Cover image for Building Ekaette — A Multimodal AI Voice Assistant on Gemini Live API and Google Cloud
Bassey John
Bassey John

Posted on

Building Ekaette — A Multimodal AI Voice Assistant on Gemini Live API and Google Cloud

This post was created for the purposes of entering the Gemini Live Agent Challenge. #GeminiLiveAgentChallenge


What is Ekaette?

Ekaette is a configurable multimodal AI voice and messaging assistant for customer-facing businesses.

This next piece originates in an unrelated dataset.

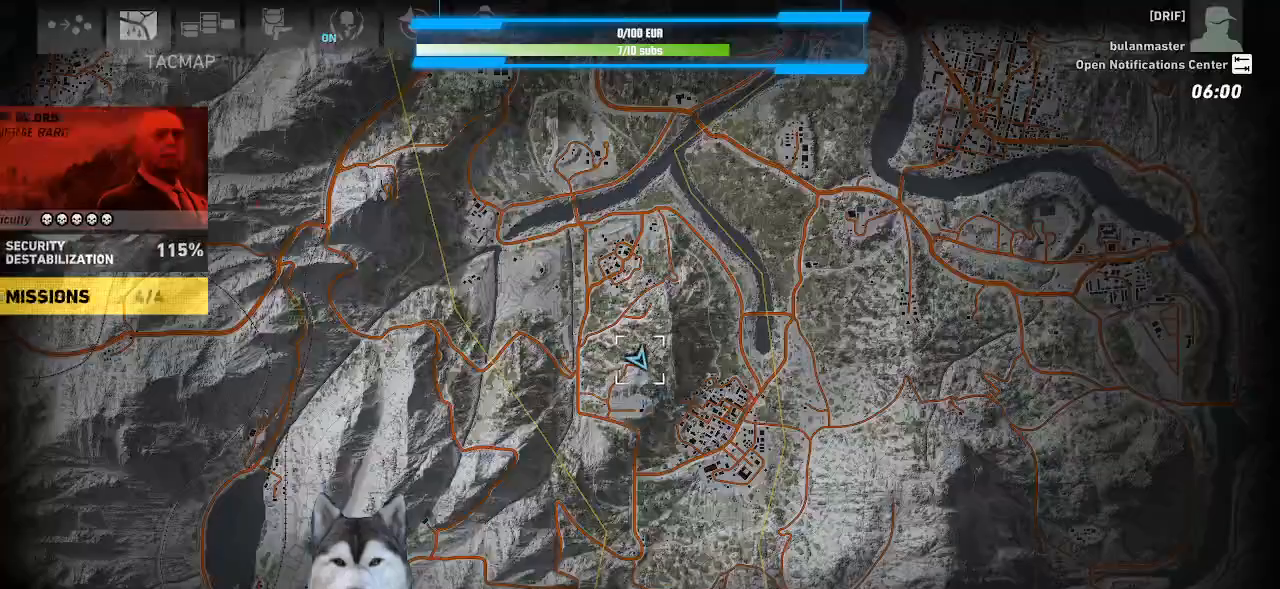
{"keys": ["m"], "mouse": [], "mouse_move": "still", "events": [[500, "m", "down"]]}
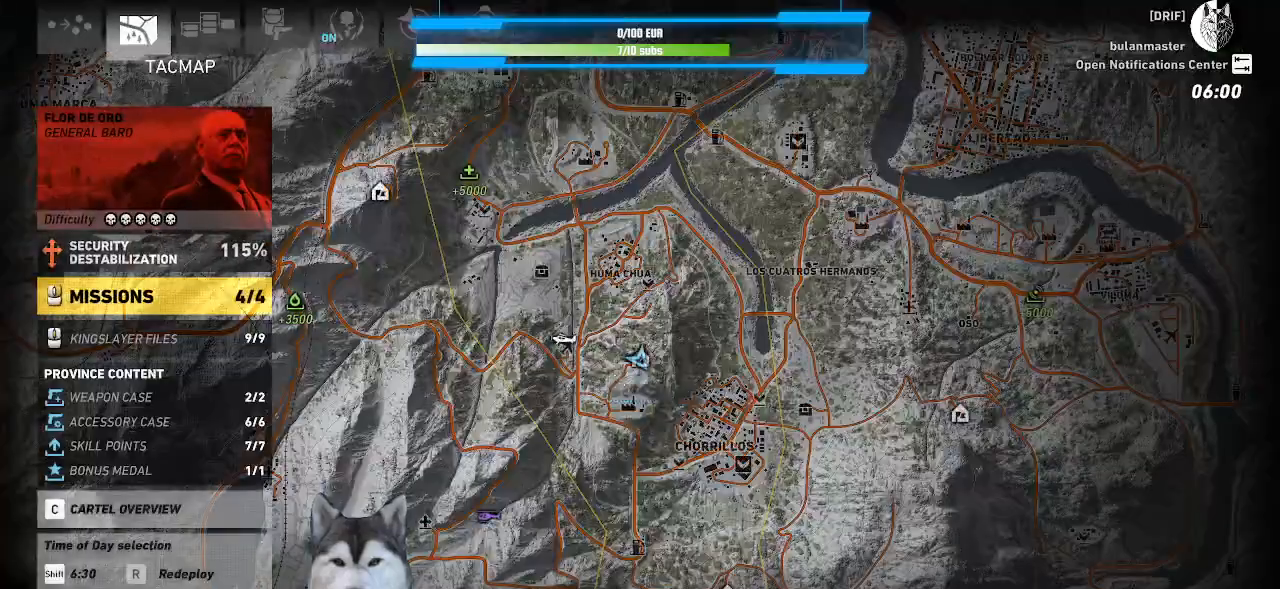
{"keys": [], "mouse": [], "events": [[100, "m", "up"]]}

Customers can call a phone number, speak naturally, send photos or videos on WhatsApp mid-call, and continue the same conversation across channels without repeating themselves.

It supports 6 industry templates (electronics, hotel, automotive, fashion, telecom, aviation) and is configurable per tenant and company without changing backend code.

Try it live:

  • 📞 Call: +2342017001127 (Africa's Talking SIP)
  • 💬 WhatsApp: +2348124975729

GitHub: github.com/ogabasseyy/ekaette


The Problem

Most customer service lines still rely on static recordings, long hold queues, and rigid call-centre routing. Customers spend significant time waiting to solve a simple request, and urgent needs are delayed behind generic queue systems that do not understand intent or priority.

We wanted to build an assistant that replaces that experience entirely — one that understands intent in real time on a live call, responds immediately when the task is simple, and continues the journey across voice and messaging without losing context.


Architecture

Ekaette Architecture

Ekaette is a split real-time system running on Google Cloud:

  • Cloud Run (Main HTTP Service) — Africa's Talking voice/SMS webhooks, WhatsApp webhooks, admin APIs, callback orchestration, text channel runtime
  • Cloud Run (Live Voice Service) — Dedicated long-lived WebSocket sessions for real-time voice streaming via the Gemini Live API
  • SIP Bridge VM (GCE) — Converts Africa's Talking RTP/G.711 audio to PCM 16kHz for Gemini, with echo suppression, noise reduction, and VAD

All channels converge on one agent graph built with Google ADK 1.26.0.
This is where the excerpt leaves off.